Wednesday, July 18, 2007

Dear Vicki and Ken, Can we be friends.

Recently on display at the Denver Art Museum (DAM) was RADAR, contemporary work from the collection of Vicki and Kent Logan. First of all, who are these people? And how do I get invited to a dinner party at their house? The staff at DAM are obviously buddying up to Vicki and Ken and for good reason. This stuff has gotta go somewhere when they die and it might as well be DAM. (Several works were already listed as fractional gifts and promised to museums including DAM and SFMOMA.)

Because DAM won’t let you take pictures of works on loan I’ve had to pilfer images from other sources. So they may not reflect an accurate installation view. The catalog from the show is worth the $40 and since the exhibit closed on July 15, it’s a great way to experience the art.

There was some great stuff in this show starting with the work that greets you just outside the gallery. Let’s call it a cover of Robert Indiana’s iconic LOVE sculptures. Created by Jason Middlebrook and titled The Beginning of the End, the work takes everything that makes Indiana's original great and turns it on its head, reminding us that even love is temporal.

Entering the gallery you run head on into Michael Joo’s Headless, a mash-up of Buddhist and American traditions. A small army of headless Buddhas sit below the suspended heads of western pop icons, from Wolverine to one of the Seven Dwarfs. I still don't know what it means but I sure did like it.

And the exhibit just gets better from there. A mini Damien Hirst retrospective features three works including Philip (The Twelve Disciples), a 1994 work that features a bull’s head in a metal and glass tank filled with formaldehyde. No matter how you feel about Hirst’s work, I dare you to stand in front of this piece and not react emotionally.

Three works by Khatarina Fritsch (Dealer, Monk, Doctor) were displayed together to dazzling and ominous effect.
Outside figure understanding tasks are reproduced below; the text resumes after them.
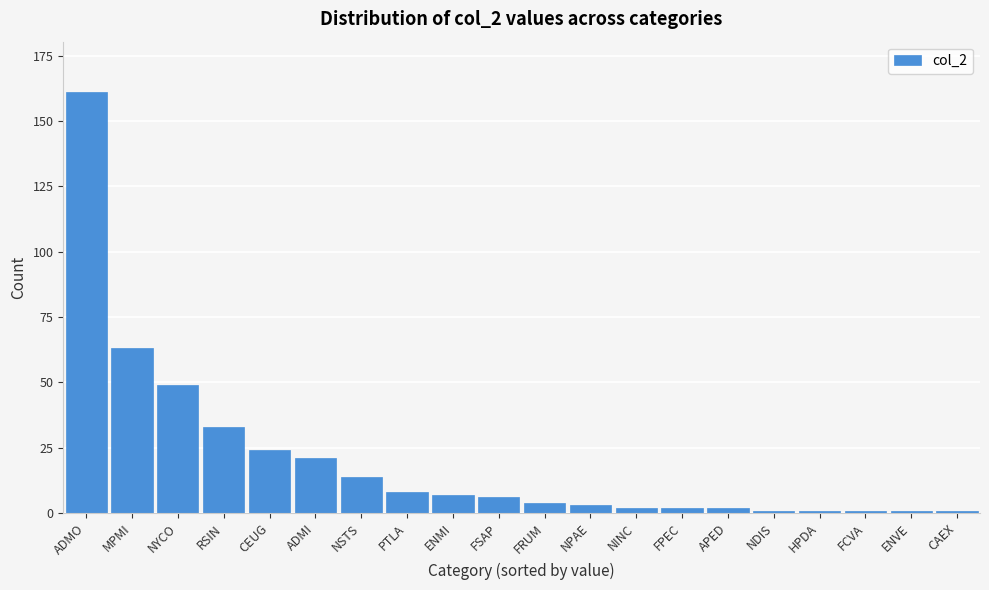

Reading right to left, list all the values displayed in this chart.

1	1	1	1	1	2	2	2	3	4	6	7	8	14	21	24	33	49	63	161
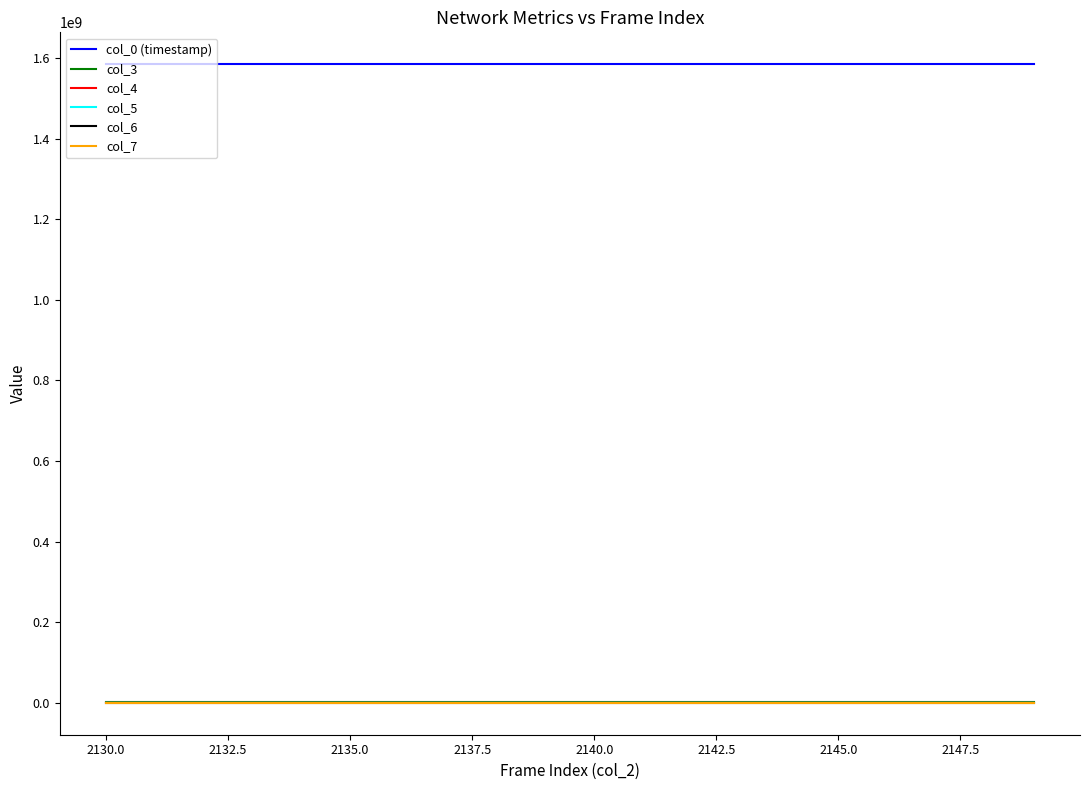

Which series has the largest total across all categories?

col_0 (timestamp)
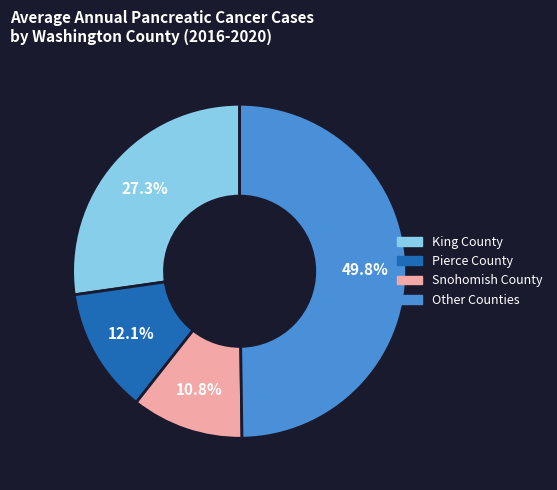

Count the number of slices in the pie.

4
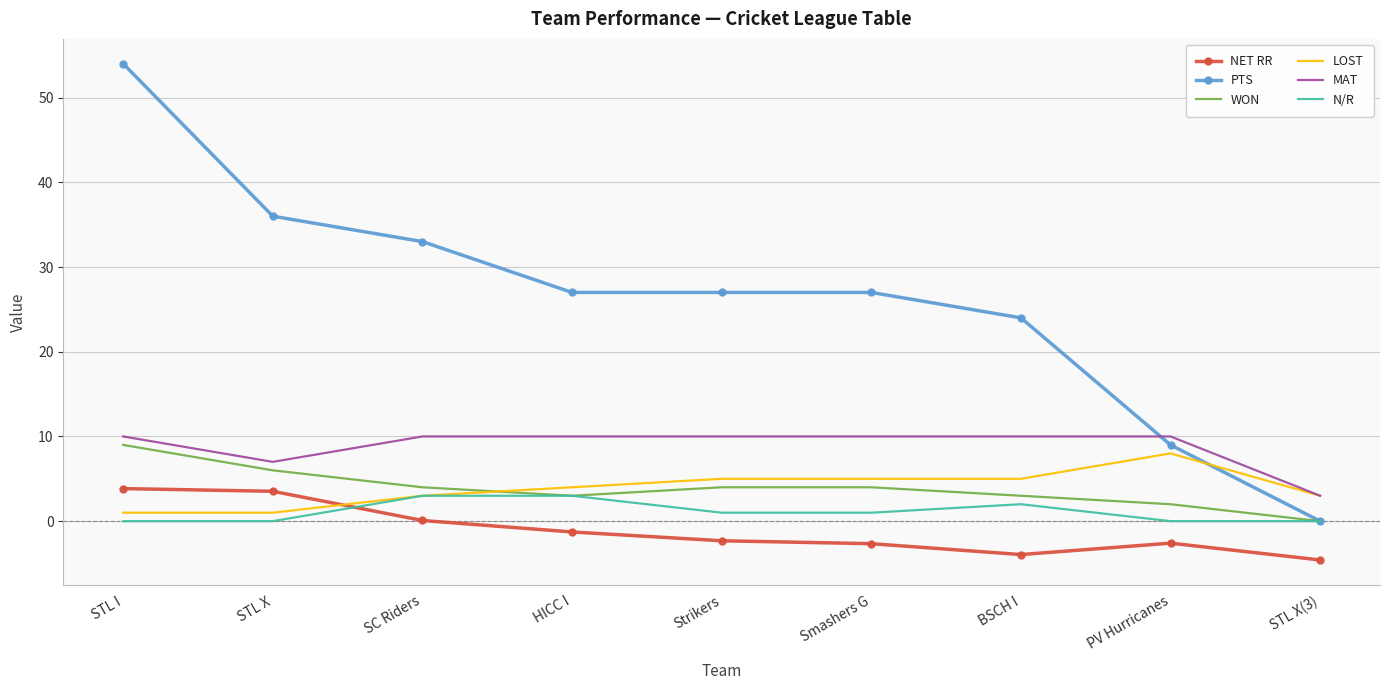

Which series changed the most between HICC I and PV Hurricanes?

PTS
Ron Mueck’s Untitled (Man under Cardigan) featured the artist’s trademark realism in a smallish sculpture that made you want to reach out and comfort the poor little guy. Two large sculptures by Thomas Schütte cast in “seawater resistant aluminum” (whatever that is) were shiny and showy and slippery.

But wait, there’s more. This post could go on for days talking about all the interesting art in just this one gallery, from the works of Felix Gonzales-Torres to brilliant works by contemporary Asian artists like the Luo Brothers, Yue Minjun, and Zhang Huan.

Kiki Smith’s life-sized bronze, Virgin Mary was hauntingly beautiful and the first large scale work by the artist I’ve seen in person. The more of Smith’s work I see, the more I like the humanity that comes through so forcefully in her art. (And DAM has another of her large bronze works in the permanent collection.)

There’s no time to talk about every work in the exhibit but I’ll close with the art of Takashi Murakami. I’ve always liked stuff by the man behind “superflat.” And this exhibit offers four large-scale works that are just dazzling. May Satzuki, a huge pink painting with white milky splashes across it, was set as the backdrop for Hiropon, a larger-than-life anime inspired sculpture that features lactating breasts. The two works were fantastic together. Super Nova took the concept of the mushroom cloud to new heights of cuteness and terror. The mini Murakami festival rounded out with DOB in a Strange Forest, a substantial sculpture that makes one wonder, “where do Vicki and Ken put this thing when it’s not in a museum?”

There was plenty more to see at this show but I’ve gone on long enough. If you’re ever in the neighborhood let me know and I’ll let you browse through the exhibit catalog. And seriously; Ken, Vicki, call me. We’ll do lunch.